TASK DETAILS: Pick out each line below that contains the string "instances" and copy it. Upper and lower case must match.

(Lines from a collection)
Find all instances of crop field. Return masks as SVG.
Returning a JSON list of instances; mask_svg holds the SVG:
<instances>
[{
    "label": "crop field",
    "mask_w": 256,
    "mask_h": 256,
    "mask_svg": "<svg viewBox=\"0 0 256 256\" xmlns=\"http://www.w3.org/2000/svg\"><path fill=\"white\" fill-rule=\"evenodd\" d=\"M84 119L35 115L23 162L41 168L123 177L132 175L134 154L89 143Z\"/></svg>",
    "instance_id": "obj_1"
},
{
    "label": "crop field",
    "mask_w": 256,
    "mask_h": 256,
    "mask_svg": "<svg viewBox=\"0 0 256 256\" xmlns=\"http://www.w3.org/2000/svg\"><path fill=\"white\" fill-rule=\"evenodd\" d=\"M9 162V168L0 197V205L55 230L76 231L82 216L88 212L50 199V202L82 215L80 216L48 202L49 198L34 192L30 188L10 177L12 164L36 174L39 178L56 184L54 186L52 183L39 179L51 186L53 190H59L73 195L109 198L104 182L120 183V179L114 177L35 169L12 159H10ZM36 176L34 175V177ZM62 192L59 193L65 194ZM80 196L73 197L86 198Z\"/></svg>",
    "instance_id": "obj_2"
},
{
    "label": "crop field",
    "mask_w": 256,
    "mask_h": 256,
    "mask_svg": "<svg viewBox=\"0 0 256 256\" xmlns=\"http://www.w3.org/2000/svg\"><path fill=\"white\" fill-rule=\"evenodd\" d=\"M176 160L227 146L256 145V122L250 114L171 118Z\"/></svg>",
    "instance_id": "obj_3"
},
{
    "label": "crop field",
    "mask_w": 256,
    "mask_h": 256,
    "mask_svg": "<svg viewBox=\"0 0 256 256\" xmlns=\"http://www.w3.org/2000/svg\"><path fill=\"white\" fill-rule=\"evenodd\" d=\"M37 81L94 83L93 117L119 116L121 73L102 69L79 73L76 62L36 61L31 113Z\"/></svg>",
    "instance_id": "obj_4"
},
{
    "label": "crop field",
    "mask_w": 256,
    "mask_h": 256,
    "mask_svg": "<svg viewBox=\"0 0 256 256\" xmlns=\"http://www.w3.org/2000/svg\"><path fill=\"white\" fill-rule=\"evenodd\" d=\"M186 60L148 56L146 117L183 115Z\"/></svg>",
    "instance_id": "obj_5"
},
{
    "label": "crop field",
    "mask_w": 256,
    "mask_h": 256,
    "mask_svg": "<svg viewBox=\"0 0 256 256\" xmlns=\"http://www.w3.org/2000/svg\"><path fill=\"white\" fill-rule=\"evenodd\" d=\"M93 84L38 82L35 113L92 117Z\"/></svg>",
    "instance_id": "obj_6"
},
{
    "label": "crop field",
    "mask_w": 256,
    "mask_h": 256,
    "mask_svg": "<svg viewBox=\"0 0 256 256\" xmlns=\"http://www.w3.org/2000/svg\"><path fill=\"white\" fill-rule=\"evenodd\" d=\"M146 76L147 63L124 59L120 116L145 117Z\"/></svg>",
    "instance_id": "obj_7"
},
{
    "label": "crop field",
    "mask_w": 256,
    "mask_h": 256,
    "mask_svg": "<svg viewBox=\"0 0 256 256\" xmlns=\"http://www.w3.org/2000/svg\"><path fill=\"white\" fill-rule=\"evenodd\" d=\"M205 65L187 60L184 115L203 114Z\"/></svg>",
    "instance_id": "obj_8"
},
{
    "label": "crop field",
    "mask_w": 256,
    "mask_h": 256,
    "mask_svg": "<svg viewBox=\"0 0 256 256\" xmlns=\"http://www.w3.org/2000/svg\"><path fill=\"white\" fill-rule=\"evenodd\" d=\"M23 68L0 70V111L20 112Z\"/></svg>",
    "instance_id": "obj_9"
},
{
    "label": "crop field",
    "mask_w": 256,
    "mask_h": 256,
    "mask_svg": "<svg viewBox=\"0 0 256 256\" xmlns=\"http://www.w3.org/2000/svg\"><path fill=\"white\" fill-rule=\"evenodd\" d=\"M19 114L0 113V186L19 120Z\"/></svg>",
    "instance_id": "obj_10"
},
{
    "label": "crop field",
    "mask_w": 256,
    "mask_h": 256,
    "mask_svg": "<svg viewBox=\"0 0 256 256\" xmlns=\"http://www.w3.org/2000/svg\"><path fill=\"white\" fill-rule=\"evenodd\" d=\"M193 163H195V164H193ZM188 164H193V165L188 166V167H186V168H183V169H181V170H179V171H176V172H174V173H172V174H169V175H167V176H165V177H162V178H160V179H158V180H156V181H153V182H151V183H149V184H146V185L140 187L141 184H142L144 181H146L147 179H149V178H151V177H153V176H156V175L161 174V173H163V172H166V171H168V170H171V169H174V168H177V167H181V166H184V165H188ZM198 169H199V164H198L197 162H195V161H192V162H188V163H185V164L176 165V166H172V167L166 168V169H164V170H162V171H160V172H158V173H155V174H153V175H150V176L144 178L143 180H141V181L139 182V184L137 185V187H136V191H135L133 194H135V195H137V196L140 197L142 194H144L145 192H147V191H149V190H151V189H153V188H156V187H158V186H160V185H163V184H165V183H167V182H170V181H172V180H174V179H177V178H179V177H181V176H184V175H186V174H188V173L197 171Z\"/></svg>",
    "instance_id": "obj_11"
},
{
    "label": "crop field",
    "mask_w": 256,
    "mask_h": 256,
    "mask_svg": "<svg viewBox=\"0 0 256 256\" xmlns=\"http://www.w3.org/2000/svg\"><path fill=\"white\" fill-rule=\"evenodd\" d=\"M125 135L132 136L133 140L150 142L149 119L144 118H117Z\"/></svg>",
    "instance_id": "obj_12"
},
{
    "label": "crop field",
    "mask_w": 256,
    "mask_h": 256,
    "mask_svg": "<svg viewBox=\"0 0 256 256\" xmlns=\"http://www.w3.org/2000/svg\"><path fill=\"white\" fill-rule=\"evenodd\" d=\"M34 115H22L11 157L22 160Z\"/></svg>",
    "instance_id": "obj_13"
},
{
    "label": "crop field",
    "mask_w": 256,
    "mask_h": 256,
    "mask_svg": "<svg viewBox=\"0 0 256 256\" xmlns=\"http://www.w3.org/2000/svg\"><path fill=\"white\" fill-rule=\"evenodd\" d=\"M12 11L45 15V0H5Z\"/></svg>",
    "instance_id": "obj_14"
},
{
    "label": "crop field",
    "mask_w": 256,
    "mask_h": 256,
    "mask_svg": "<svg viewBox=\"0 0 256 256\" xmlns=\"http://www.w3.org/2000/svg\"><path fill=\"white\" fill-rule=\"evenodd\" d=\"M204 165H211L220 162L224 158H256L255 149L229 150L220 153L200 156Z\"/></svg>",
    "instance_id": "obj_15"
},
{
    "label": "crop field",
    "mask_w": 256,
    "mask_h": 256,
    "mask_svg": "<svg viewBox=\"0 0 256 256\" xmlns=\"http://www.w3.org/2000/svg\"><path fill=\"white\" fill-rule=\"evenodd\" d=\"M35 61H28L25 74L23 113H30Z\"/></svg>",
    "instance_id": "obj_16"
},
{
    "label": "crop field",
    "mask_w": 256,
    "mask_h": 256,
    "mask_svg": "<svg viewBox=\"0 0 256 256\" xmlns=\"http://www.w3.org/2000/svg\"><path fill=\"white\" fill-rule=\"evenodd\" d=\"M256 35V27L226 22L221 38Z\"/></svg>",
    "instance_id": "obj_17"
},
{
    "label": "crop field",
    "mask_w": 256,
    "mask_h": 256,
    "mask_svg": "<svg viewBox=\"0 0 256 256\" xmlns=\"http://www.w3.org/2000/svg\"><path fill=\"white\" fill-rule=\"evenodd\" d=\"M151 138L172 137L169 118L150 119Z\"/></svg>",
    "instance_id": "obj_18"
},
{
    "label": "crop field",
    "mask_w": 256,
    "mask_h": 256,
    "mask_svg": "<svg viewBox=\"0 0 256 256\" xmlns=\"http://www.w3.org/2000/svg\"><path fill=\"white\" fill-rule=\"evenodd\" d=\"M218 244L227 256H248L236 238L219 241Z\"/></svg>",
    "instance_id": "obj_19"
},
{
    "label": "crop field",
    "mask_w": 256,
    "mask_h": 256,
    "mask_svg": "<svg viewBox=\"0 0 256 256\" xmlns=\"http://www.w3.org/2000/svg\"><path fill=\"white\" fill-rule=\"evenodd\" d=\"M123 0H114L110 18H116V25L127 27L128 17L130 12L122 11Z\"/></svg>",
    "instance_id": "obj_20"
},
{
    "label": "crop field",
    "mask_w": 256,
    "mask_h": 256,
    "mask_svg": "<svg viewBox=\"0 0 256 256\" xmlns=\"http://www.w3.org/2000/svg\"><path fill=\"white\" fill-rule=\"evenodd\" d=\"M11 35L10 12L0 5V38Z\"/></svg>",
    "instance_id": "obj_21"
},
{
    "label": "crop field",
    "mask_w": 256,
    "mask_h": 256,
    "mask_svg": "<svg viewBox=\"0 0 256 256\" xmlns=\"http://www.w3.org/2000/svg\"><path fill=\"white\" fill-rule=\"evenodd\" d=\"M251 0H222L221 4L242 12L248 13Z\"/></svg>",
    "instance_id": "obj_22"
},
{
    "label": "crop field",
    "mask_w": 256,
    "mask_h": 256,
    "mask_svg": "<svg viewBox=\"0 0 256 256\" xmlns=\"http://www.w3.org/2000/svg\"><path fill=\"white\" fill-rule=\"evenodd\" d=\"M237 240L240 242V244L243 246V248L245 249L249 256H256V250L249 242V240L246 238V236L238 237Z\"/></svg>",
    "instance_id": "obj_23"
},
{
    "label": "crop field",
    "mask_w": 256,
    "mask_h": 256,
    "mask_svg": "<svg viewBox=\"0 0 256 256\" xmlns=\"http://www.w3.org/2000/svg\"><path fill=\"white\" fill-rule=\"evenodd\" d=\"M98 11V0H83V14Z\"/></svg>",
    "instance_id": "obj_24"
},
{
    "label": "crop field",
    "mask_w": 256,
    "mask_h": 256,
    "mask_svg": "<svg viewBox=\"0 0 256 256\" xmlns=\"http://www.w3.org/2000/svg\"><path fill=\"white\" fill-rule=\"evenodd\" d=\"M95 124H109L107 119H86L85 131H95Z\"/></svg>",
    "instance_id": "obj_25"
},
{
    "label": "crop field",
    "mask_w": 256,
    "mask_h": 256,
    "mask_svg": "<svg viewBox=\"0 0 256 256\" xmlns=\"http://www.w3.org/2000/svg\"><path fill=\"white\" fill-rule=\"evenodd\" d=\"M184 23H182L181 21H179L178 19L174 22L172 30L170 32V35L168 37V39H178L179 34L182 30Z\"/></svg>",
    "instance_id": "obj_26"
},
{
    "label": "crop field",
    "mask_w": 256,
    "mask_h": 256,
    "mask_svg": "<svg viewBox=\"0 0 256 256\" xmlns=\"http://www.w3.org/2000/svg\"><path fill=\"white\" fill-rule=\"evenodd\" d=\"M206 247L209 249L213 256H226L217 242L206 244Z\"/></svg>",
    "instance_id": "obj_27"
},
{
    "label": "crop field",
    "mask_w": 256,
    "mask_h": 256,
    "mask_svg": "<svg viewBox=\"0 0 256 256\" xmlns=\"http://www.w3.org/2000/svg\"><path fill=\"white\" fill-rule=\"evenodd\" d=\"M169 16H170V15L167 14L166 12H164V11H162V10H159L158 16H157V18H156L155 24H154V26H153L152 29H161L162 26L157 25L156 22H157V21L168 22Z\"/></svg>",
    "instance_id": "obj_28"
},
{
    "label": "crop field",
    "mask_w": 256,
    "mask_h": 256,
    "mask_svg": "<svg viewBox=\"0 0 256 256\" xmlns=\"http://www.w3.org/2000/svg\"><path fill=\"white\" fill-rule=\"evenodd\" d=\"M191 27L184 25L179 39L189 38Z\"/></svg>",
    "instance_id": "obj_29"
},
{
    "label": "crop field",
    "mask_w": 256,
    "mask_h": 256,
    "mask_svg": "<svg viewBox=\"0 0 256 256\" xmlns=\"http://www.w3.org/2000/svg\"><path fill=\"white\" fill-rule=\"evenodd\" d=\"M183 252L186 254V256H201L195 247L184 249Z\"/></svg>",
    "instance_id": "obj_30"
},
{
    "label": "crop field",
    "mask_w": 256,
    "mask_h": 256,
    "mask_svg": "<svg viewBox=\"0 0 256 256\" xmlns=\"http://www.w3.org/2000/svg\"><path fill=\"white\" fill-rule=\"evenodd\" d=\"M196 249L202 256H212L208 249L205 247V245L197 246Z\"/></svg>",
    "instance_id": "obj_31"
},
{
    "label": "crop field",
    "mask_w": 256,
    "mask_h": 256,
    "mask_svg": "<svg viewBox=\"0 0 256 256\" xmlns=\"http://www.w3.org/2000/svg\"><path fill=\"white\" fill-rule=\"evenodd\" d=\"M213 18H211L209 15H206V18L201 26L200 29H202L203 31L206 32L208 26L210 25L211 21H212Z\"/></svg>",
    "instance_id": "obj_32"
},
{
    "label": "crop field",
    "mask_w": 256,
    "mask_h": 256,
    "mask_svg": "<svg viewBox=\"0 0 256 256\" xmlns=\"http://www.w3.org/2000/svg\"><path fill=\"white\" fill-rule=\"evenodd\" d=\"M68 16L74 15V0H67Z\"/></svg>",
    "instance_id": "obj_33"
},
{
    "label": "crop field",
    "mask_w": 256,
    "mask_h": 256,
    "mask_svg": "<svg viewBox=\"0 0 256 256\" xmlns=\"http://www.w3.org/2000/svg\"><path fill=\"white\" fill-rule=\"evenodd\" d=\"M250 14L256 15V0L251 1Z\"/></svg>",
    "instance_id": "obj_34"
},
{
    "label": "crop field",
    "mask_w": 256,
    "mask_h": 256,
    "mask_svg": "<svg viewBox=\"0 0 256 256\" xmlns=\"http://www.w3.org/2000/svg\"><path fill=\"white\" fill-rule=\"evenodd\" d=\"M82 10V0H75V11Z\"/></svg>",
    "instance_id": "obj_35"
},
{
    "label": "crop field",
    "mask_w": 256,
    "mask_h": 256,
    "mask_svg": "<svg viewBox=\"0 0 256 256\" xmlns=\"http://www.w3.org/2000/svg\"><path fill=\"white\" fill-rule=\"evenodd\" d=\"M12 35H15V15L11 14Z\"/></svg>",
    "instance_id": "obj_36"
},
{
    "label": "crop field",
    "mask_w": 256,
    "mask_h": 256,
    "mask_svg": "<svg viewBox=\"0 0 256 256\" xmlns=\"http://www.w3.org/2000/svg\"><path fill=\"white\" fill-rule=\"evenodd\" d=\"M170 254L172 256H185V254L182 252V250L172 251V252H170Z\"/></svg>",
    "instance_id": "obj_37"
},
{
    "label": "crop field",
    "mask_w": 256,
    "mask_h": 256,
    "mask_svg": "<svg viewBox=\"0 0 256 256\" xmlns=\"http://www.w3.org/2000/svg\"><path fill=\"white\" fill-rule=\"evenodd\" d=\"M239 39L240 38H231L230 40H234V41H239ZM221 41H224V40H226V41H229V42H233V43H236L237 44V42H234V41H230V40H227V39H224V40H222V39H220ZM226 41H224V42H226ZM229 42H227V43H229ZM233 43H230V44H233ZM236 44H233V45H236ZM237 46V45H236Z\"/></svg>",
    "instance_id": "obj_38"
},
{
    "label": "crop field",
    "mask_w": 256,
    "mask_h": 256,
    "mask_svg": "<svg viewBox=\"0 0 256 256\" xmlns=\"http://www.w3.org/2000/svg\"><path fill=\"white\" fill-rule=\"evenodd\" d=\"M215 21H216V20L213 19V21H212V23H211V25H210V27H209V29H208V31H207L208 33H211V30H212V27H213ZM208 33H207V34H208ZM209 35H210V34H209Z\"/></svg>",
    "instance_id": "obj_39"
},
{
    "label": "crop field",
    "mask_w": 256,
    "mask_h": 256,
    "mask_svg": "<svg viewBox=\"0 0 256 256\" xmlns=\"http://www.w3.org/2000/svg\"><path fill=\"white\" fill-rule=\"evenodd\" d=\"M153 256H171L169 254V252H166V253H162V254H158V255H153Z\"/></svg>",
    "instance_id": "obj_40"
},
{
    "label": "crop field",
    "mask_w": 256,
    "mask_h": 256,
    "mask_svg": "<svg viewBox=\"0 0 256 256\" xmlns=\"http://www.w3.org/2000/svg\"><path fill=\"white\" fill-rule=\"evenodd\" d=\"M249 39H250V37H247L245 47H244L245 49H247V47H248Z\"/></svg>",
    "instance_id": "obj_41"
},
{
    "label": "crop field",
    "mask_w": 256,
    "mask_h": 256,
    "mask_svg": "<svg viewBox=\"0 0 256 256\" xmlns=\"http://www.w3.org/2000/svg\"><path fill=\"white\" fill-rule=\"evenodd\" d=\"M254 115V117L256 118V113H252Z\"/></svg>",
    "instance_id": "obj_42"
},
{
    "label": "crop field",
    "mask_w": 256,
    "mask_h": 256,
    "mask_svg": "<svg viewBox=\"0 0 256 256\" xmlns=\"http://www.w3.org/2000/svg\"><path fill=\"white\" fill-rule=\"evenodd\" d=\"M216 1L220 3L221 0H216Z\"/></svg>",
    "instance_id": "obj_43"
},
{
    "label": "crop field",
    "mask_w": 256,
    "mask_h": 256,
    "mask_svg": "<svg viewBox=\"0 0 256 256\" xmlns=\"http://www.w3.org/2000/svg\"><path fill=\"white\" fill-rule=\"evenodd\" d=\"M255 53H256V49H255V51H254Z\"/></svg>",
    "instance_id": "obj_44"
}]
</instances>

ANSWER FOR THE TASK:
Find all instances of crop field. Return masks as SVG.
Returning a JSON list of instances; mask_svg holds the SVG:
<instances>
</instances>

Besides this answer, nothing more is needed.